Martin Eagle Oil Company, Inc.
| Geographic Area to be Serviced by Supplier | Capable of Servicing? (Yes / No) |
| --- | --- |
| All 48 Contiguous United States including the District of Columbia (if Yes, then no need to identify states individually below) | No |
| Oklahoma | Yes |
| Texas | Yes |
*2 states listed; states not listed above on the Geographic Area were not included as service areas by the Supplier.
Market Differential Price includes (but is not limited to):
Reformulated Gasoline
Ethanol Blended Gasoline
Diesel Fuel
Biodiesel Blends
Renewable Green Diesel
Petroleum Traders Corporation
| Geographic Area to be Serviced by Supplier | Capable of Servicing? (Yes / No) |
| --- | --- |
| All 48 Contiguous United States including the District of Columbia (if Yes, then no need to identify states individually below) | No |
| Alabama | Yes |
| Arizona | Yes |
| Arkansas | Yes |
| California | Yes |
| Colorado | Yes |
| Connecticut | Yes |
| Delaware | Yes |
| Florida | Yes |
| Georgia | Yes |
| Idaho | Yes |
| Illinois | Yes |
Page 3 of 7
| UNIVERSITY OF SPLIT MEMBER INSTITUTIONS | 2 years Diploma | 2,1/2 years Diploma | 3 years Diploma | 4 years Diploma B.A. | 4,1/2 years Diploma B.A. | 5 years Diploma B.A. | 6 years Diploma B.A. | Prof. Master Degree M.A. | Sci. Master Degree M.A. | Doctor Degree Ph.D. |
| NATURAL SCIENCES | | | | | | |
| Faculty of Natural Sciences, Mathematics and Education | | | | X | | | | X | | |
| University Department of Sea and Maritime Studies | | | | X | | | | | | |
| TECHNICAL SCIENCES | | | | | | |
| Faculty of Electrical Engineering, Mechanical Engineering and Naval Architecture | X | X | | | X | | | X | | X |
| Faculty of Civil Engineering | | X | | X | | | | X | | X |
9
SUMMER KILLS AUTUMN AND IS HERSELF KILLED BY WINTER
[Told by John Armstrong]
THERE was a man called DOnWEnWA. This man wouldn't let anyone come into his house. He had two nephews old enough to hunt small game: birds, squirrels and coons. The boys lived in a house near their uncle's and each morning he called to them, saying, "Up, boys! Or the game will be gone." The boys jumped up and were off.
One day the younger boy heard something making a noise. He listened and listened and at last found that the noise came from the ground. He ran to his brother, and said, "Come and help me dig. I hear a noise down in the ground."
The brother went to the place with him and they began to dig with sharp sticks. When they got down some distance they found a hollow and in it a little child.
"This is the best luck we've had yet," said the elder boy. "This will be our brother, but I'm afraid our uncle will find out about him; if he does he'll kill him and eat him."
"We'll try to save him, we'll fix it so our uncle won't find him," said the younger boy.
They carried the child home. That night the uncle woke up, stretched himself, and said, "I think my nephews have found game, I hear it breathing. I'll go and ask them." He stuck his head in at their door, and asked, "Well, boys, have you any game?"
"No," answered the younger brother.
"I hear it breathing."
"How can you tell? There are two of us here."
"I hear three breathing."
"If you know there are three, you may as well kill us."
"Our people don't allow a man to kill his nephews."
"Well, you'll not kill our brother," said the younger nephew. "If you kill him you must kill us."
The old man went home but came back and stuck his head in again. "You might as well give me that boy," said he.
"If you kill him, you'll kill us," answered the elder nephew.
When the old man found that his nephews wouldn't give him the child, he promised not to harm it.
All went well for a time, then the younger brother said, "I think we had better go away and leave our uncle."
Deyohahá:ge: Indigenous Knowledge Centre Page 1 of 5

========================

*Required work:*
The answer is the run of lines above from the line containing "Biodiesel Blends" through the line containing "Page 3 of 7", copied exactly and alone.

*Worked solution:*
Biodiesel Blends
Renewable Green Diesel
Petroleum Traders Corporation
| Geographic Area to be Serviced by Supplier | Capable of Servicing? (Yes / No) |
| --- | --- |
| All 48 Contiguous United States including the District of Columbia (if Yes, then no need to identify states individually below) | No |
| Alabama | Yes |
| Arizona | Yes |
| Arkansas | Yes |
| California | Yes |
| Colorado | Yes |
| Connecticut | Yes |
| Delaware | Yes |
| Florida | Yes |
| Georgia | Yes |
| Idaho | Yes |
| Illinois | Yes |
Page 3 of 7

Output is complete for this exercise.